**Task goal:**
Reproduce exactly, and nothing but, the lines between the one with "is usually not better when it comes to" and the end of the entries, both ends included.

**Data provided:**
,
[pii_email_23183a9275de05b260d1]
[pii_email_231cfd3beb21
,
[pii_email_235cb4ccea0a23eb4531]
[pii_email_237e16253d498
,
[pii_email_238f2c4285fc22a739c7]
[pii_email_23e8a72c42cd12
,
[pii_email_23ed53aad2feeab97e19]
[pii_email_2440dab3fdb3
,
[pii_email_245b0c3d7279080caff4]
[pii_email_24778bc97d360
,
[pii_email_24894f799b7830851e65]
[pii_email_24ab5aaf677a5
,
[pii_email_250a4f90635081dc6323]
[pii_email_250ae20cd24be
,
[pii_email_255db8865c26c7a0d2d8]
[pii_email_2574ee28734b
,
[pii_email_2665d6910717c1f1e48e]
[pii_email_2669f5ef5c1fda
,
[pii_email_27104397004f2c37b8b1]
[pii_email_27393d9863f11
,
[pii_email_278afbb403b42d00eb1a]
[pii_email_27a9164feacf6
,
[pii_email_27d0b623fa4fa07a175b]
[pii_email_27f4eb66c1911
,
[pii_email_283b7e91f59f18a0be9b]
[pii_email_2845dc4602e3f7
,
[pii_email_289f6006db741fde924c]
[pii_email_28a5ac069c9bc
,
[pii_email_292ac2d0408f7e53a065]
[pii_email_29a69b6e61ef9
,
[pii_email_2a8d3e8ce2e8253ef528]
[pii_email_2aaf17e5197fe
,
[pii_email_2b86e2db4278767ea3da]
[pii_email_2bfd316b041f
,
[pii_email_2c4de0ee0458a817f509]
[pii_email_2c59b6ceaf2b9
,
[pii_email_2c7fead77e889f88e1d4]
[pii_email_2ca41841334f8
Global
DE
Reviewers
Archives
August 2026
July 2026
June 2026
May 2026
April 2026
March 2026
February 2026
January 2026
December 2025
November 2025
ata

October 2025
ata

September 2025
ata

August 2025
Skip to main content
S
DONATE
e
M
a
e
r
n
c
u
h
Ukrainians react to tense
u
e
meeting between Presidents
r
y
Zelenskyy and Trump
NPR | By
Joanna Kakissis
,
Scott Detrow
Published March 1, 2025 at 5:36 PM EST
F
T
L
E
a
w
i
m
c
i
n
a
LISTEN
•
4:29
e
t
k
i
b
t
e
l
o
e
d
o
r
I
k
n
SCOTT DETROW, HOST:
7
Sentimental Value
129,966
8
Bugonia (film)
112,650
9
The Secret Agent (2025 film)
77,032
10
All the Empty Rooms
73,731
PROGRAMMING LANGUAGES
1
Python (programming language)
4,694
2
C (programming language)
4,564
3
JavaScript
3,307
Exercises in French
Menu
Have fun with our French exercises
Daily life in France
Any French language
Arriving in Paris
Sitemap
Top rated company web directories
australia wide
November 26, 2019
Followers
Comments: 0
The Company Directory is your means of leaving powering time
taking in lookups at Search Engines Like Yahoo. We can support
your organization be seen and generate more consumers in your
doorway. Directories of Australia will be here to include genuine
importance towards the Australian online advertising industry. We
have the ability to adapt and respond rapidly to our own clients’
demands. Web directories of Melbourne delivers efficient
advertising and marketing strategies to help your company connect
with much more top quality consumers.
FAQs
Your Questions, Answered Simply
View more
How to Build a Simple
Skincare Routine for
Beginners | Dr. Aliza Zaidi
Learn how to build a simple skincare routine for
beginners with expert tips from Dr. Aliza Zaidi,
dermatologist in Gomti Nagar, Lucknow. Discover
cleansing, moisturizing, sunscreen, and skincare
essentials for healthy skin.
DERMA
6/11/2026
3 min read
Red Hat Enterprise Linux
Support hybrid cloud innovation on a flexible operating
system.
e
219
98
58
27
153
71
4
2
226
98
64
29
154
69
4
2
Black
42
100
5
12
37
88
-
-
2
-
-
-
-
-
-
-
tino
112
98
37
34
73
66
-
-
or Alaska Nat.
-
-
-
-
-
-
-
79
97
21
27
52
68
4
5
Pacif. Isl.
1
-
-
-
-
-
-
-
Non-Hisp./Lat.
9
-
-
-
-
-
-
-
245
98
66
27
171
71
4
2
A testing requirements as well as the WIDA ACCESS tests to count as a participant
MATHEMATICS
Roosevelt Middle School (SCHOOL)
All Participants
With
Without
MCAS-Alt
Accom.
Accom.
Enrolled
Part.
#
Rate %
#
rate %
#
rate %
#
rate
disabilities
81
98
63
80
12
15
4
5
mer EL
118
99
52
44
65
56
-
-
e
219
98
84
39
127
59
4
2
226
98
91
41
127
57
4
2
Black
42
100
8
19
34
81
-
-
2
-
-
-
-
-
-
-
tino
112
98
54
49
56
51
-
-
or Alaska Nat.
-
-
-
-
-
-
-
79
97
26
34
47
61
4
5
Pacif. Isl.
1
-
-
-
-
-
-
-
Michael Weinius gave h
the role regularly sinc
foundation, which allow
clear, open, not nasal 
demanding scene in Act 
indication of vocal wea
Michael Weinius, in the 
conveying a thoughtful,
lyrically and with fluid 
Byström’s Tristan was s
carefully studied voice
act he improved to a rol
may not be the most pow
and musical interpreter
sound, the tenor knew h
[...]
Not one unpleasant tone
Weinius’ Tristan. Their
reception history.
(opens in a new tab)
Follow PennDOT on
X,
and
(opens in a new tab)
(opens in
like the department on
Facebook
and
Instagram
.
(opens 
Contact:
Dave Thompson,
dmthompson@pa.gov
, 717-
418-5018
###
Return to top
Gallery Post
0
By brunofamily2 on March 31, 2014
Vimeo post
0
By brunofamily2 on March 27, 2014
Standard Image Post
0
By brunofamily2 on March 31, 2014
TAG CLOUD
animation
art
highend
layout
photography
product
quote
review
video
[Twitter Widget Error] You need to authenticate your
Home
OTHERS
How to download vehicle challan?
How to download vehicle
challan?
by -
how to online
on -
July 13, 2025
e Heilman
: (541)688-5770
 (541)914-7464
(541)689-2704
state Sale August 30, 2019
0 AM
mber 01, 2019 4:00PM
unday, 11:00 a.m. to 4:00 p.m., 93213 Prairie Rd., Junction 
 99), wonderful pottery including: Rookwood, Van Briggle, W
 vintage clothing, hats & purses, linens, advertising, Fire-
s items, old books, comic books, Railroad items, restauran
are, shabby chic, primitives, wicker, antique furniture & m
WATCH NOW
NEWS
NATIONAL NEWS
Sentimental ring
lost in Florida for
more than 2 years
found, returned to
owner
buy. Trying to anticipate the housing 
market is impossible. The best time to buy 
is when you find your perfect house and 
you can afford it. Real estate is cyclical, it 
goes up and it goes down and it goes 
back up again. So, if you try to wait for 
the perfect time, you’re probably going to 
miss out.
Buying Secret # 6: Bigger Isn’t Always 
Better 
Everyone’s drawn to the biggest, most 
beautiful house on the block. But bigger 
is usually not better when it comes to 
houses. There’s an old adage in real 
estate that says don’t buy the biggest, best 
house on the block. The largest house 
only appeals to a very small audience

**Task response:**
is usually not better when it comes to 
houses. There’s an old adage in real 
estate that says don’t buy the biggest, best 
house on the block. The largest house 
only appeals to a very small audience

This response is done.